» PASSAGE TO READ:
§ §
Simaudio Moon 680D Streaming DAC
Great build quality, great looks, great sound.
Review By Will Wright Of Positive Feedback

 

Simaudio Moon 680D Streaming DAC Review

 

  Simaudio recently introduced a new streaming digital to analog converter to their Moon product line. The 680D ($9000) streaming DAC slots in somewhere between the 780D v2 ($15,000), and the 280D ($3000). As with many, if not most of the products in the Moon series, the 680D has the same width and depth (18.75 x 16.8 inches) only varying in height. Additionally, it shares other cosmetic touches in industrial design, including the heat sinks on the side panels, height adjustable aluminum feet at the four corners, and a rather massively built chassis with a shipping weight of 38 pounds. This means that Moon series products can be easily stacked. There are three cosmetic options, including all black, all aluminum, or two tone black with aluminum. I personally prefer the two tone option.

For those unfamiliar with Simaudio, this Canadian company was founded in 1980 under the name Sima Electronics and focused on Pro Sound equipment. In the 1990s Sima Electronics was reorganized into Simaudio Ltd and shifted its focus to consumer electronics. The Moon Limited Edition series was established in 2004, the company's 25th anniversary.

 

Simaudio Moon 680D Streaming DAC Review

 

Features
Utilizing the MiND 2 app, the 680D is a Roon ready device and includes MQA Technology. The 680D features nine digital inputs including USB, AES/EBU, three S/PDIF, two optical, Bluetooth, aptX, and Ethernet. It supports native DSD up to DSD256 and PCM up to 384kHz. This dual-mono design is powered by Moon Hybrid Power, a high performance supply using conductive polymer capacitors, high speed digital switching, and analog linear regulators. There are also two stages of low noise DC regulation, four stages of independent inductive DC filtering, a very short signal path using a DC servo circuit, and proprietary 18dB per octave analog filtering. There is a RS-232 port for firmware updates, a 12 Volt trigger output for remote operation, and an IR input for external control. For those that feel the internal supply to be inadequate, the 820S external supply can be added for an additional $8000. If you will be using the 680Ds USB input with a Windows computer you will need to download the driver from the Simaudio website.
§ §
» WORK TO DO:
- a) From the Moon 680D review, pull out the passage starting with "Review By Will" and going on through "two tone option.", word for word.
- b) Write what comes next in the Moon 680D review, picking up after its final sentence.

» SOURCE MATERIAL:
§ §
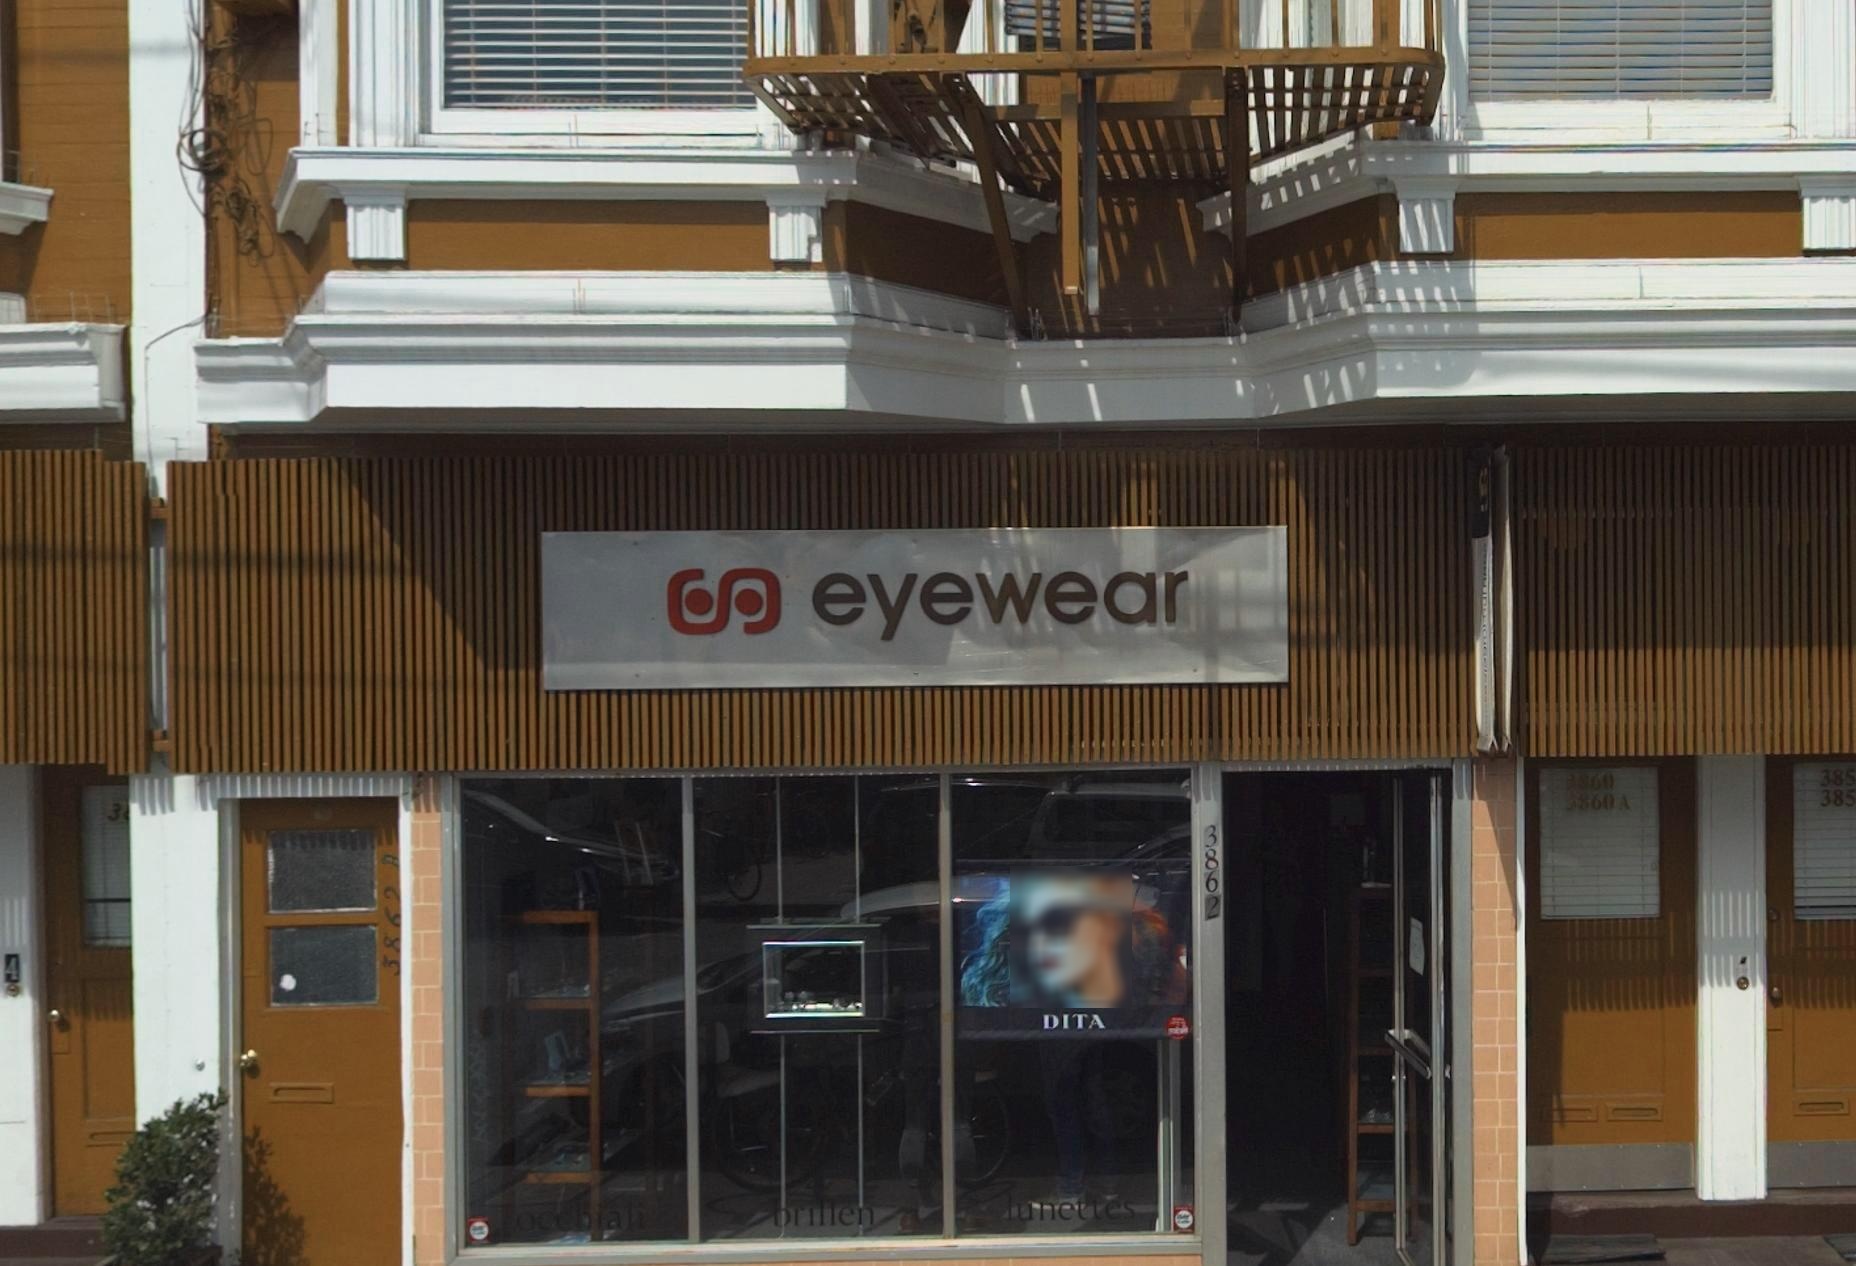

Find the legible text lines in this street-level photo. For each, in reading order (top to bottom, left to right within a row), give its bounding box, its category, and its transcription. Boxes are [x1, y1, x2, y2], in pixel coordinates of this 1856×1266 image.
§ §
» THE REPLIES:
- a)
Review By Will Wright Of Positive Feedback

 

Simaudio Moon 680D Streaming DAC Review

 

  Simaudio recently introduced a new streaming digital to analog converter to their Moon product line. The 680D ($9000) streaming DAC slots in somewhere between the 780D v2 ($15,000), and the 280D ($3000). As with many, if not most of the products in the Moon series, the 680D has the same width and depth (18.75 x 16.8 inches) only varying in height. Additionally, it shares other cosmetic touches in industrial design, including the heat sinks on the side panels, height adjustable aluminum feet at the four corners, and a rather massively built chassis with a shipping weight of 38 pounds. This means that Moon series products can be easily stacked. There are three cosmetic options, including all black, all aluminum, or two tone black with aluminum. I personally prefer the two tone option.

- b)
The front panel display window indicates the selected digital input, its corresponding sample rate frequency of the source material currently being played, and/or assigned input label. To the left of the display are four buttons. They are Standby, Display, Up, and Down input selection. Standby disengages all outputs from the rest of the 680D's circuitry and turns off the display but leaves digital and analog circuitry powered up. The Display button allows three levels of brightness or off. Even in the off position the display will still light up briefly whenever any buttons are pressed. To the right of the display are four more buttons used for customization of the numerous software functions available. They are Setup, OK, Up, and Down. For each of the nine inputs you can assign a label, or disable the input completely if not in use. I won't cover every possible customization here. Check the website for more info. The 680D includes an excellent user's manual with detailed instructions on customization.

 

Simaudio Moon 680D Streaming DAC Review

 

The back panel is comprised of connections for the balanced and single ended analog outputs, the nine digital inputs, 12V trigger input, IR input, Simlink in/out, RS-232 port, the IEC power input, on/off switch, and two Wi-Fi antenna connections. A very nice remote is included that offers most of the front panel functions plus additional features for use with other Simaudio products.
The 680D uses the ESS ES9028PRO chipset in a fully balanced differential configuration. Dynamic range and signal to noise ratio are both listed as 123dB, and intrinsic jitter is one picosecond RMS. These are excellent specs, and my listening experience with the 680D leads me to believe them.

 

Setup And Listening
The 680Ds chassis is built more like a power amp. It is very solidly constructed and beautiful to behold. The heatsinks on the side are likely there to cosmetically match it to the other components in the Moon series. During the review period the top of the chassis never got above room temperature. I used the 680Ds balanced analog outputs to connect to my preamp. The first thing I noticed in my initial listening session was less output than I was expecting. A quick look at the specifications page in the user's manual confirmed that both the single ended and balanced outputs were rated the at same output voltage. In a true balanced circuit the output voltage is usually double the single ended output. Ultimately, this only affected the position of the volume control.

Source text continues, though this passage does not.